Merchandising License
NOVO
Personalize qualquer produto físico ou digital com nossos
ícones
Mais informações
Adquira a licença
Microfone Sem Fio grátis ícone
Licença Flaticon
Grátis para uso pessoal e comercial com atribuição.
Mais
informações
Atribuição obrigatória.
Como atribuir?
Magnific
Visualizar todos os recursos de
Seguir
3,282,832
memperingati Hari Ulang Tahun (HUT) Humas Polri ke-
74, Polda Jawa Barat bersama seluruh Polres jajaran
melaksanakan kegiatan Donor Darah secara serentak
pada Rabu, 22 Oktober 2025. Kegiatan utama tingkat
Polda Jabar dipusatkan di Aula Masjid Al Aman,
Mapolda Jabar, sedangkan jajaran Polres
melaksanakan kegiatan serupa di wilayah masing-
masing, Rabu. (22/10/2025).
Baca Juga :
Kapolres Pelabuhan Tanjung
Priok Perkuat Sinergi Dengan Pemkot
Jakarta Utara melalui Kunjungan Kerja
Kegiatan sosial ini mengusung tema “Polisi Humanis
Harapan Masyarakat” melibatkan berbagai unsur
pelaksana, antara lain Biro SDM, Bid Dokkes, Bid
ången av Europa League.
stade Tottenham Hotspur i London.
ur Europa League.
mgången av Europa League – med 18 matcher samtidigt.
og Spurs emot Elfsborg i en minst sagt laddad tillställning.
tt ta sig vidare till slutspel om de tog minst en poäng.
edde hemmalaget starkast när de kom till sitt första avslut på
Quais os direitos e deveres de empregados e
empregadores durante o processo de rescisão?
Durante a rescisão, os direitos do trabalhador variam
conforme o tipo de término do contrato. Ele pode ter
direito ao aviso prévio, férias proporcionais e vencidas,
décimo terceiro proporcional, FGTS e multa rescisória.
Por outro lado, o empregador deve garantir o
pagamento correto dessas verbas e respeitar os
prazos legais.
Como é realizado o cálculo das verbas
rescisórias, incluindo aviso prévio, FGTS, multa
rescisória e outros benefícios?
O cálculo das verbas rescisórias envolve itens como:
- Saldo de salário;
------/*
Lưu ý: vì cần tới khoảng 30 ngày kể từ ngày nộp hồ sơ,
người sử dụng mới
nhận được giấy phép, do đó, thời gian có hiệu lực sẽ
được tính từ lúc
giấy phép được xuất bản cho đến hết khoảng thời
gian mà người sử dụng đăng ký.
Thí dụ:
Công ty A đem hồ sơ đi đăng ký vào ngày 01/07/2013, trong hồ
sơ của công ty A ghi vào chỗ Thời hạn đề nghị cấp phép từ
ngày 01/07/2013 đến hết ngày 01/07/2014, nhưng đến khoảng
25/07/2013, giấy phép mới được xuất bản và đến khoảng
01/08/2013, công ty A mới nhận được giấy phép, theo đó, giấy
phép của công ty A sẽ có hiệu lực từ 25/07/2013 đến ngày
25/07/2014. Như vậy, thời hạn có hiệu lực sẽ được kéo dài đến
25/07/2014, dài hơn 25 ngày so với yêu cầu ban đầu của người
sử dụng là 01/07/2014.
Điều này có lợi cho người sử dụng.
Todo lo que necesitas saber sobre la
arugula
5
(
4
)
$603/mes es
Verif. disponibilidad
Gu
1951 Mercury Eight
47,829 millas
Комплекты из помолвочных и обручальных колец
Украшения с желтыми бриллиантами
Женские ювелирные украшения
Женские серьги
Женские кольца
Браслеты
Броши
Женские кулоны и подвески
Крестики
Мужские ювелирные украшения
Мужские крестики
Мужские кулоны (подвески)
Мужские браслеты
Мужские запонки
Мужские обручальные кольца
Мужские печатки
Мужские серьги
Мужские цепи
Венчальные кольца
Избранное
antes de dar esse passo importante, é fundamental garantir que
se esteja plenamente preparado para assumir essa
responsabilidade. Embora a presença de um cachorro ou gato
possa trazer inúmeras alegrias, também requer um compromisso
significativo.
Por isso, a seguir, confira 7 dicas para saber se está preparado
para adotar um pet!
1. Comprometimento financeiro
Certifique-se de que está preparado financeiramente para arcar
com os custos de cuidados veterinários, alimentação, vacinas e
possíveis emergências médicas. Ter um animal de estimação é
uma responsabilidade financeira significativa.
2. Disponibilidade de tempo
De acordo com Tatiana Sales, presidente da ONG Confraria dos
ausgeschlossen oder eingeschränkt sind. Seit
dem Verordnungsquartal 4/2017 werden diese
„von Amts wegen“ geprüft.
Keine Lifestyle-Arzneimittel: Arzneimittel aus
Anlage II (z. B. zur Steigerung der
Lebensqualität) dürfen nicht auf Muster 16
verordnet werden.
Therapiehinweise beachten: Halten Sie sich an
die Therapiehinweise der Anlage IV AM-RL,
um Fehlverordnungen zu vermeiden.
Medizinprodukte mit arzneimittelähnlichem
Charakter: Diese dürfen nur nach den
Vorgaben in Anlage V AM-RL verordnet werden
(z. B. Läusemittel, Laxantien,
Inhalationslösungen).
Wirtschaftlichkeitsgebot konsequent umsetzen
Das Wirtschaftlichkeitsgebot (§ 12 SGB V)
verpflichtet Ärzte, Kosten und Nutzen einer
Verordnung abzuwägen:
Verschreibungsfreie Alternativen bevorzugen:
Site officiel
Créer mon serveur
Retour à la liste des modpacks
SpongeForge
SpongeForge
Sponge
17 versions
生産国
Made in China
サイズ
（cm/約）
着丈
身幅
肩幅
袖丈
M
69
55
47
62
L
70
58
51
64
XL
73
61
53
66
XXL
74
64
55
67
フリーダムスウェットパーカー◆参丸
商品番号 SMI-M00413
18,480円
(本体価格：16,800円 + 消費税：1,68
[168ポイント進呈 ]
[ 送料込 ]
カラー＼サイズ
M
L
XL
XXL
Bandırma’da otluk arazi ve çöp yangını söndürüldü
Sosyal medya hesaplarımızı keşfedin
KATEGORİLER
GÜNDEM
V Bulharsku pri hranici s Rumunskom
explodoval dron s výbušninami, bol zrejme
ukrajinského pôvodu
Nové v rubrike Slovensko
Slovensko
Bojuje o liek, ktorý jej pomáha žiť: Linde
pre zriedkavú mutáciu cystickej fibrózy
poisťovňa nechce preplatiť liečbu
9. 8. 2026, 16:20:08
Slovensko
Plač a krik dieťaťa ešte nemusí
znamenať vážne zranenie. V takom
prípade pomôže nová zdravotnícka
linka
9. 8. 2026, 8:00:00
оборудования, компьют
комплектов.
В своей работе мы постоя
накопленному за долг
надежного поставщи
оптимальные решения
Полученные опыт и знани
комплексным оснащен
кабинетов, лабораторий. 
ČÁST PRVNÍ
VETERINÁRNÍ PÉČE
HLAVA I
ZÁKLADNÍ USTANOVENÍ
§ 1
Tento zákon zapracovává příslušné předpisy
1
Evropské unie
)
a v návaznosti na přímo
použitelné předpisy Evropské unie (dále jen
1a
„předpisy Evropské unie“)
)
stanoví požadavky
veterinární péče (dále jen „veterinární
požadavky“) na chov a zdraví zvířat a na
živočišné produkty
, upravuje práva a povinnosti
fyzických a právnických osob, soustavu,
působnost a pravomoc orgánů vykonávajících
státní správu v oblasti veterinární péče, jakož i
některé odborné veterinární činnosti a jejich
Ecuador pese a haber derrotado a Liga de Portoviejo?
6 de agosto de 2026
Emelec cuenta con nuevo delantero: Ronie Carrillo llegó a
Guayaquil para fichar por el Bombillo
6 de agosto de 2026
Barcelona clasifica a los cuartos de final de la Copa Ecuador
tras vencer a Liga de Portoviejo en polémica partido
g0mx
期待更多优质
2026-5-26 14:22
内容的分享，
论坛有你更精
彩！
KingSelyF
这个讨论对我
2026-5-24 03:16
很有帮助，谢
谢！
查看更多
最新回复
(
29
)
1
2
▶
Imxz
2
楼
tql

──────────

Format the lines from the beginning up to and including the one that contains "Kegiatan sosial ini" as a numbered list, leaving out any blank lines.

● **Response box**:
1. Merchandising License
2. NOVO
3. Personalize qualquer produto físico ou digital com nossos
4. ícones
5. Mais informações
6. Adquira a licença
7. Microfone Sem Fio grátis ícone
8. Licença Flaticon
9. Grátis para uso pessoal e comercial com atribuição.
10. Mais
11. informações
12. Atribuição obrigatória.
13. Como atribuir?
14. Magnific
15. Visualizar todos os recursos de
16. Seguir
17. 3,282,832
18. memperingati Hari Ulang Tahun (HUT) Humas Polri ke-
19. 74, Polda Jawa Barat bersama seluruh Polres jajaran
20. melaksanakan kegiatan Donor Darah secara serentak
21. pada Rabu, 22 Oktober 2025. Kegiatan utama tingkat
22. Polda Jabar dipusatkan di Aula Masjid Al Aman,
23. Mapolda Jabar, sedangkan jajaran Polres
24. melaksanakan kegiatan serupa di wilayah masing-
25. masing, Rabu. (22/10/2025).
26. Baca Juga :
27. Kapolres Pelabuhan Tanjung
28. Priok Perkuat Sinergi Dengan Pemkot
29. Jakarta Utara melalui Kunjungan Kerja
30. Kegiatan sosial ini mengusung tema “Polisi Humanis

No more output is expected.